ACTIVITY: Could you transcribe all of the data exactly and skip any pictures?

DATA SEGMENT:
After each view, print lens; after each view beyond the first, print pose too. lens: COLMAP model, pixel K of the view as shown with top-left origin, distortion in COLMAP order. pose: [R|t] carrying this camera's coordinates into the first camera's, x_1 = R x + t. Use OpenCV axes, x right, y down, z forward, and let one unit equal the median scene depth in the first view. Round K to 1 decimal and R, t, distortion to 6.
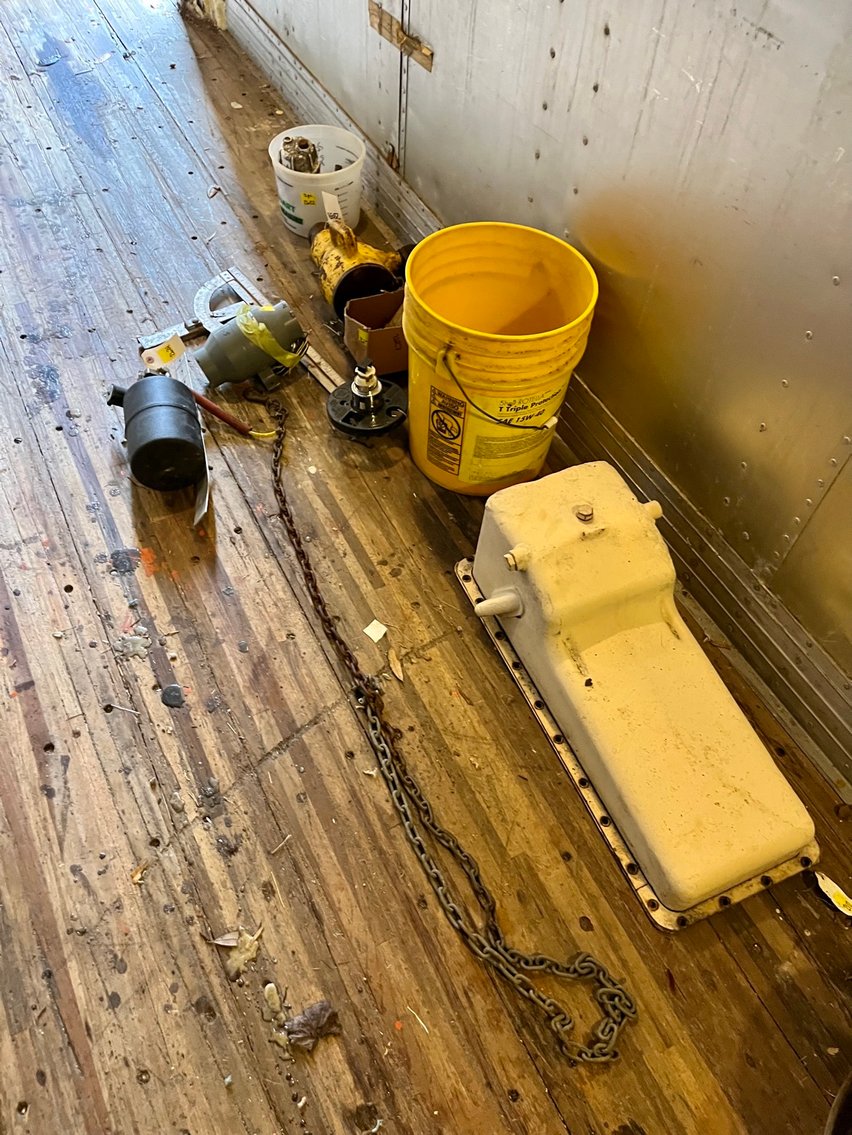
lens RADIAL K [[871.3, 0, 431.8], [0, 871.3, 566.2], [0, 0, 1]] dist [0.038121, -0.065709]
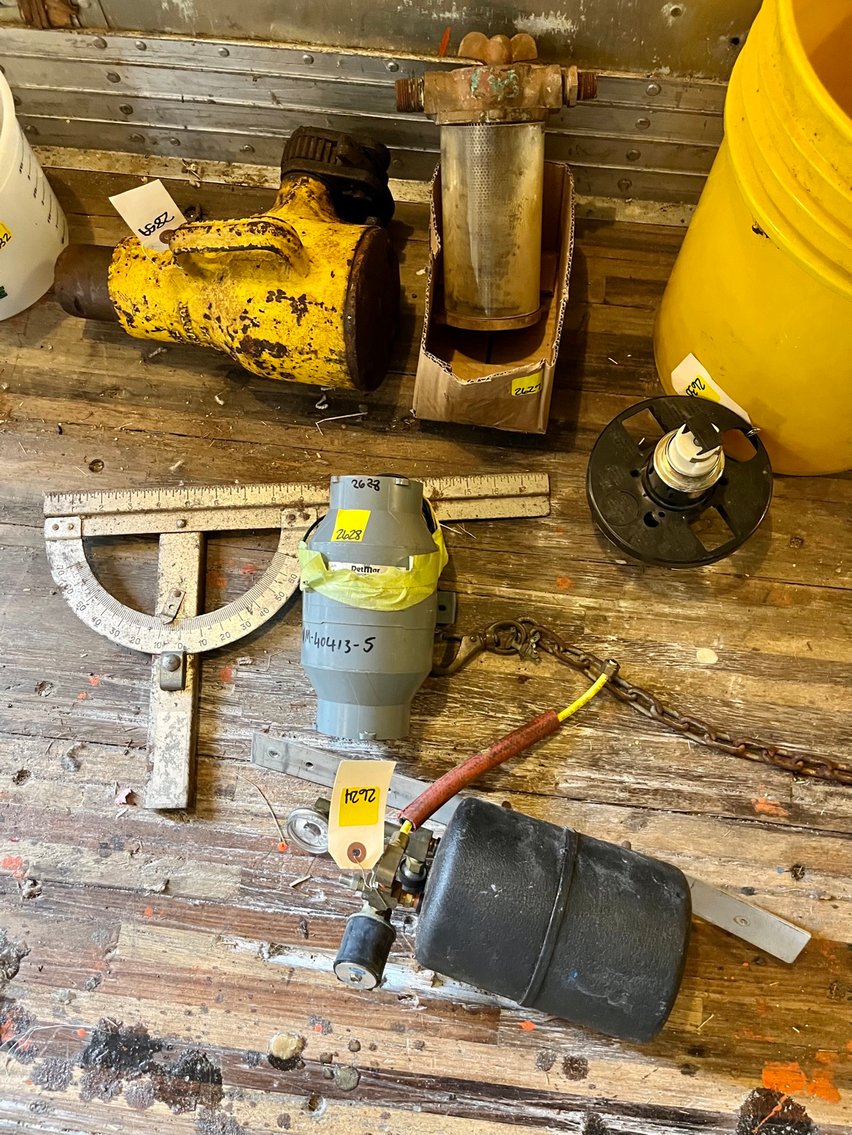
lens RADIAL K [[871.3, 0, 423.9], [0, 871.3, 576.9], [0, 0, 1]] dist [0.038121, -0.065709]
pose [[0.560230, -0.811861, 0.164389, -0.254439], [0.690225, 0.567256, 0.449232, -0.435129], [-0.457964, -0.138208, 0.878161, 0.625980]]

WRITTEN REPLY:
After each view, print lens; after each view beyond the first, print pose too. lens: COLMAP model, pixel K of the view as shown with top-left origin, distortion in COLMAP order. pose: [R|t] carrying this camera's coordinates into the first camera's, x_1 = R x + t. Use OpenCV axes, x right, y down, z forward, and let one unit equal the median scene depth in the first view. Round K to 1 decimal and R, t, distortion to 6.
lens RADIAL K [[871.3, 0, 431.8], [0, 871.3, 566.2], [0, 0, 1]] dist [0.038121, -0.065709]
lens RADIAL K [[871.3, 0, 423.9], [0, 871.3, 576.9], [0, 0, 1]] dist [0.038121, -0.065709]
pose [[0.560230, -0.811861, 0.164389, -0.254439], [0.690225, 0.567256, 0.449232, -0.435129], [-0.457964, -0.138208, 0.878161, 0.625980]]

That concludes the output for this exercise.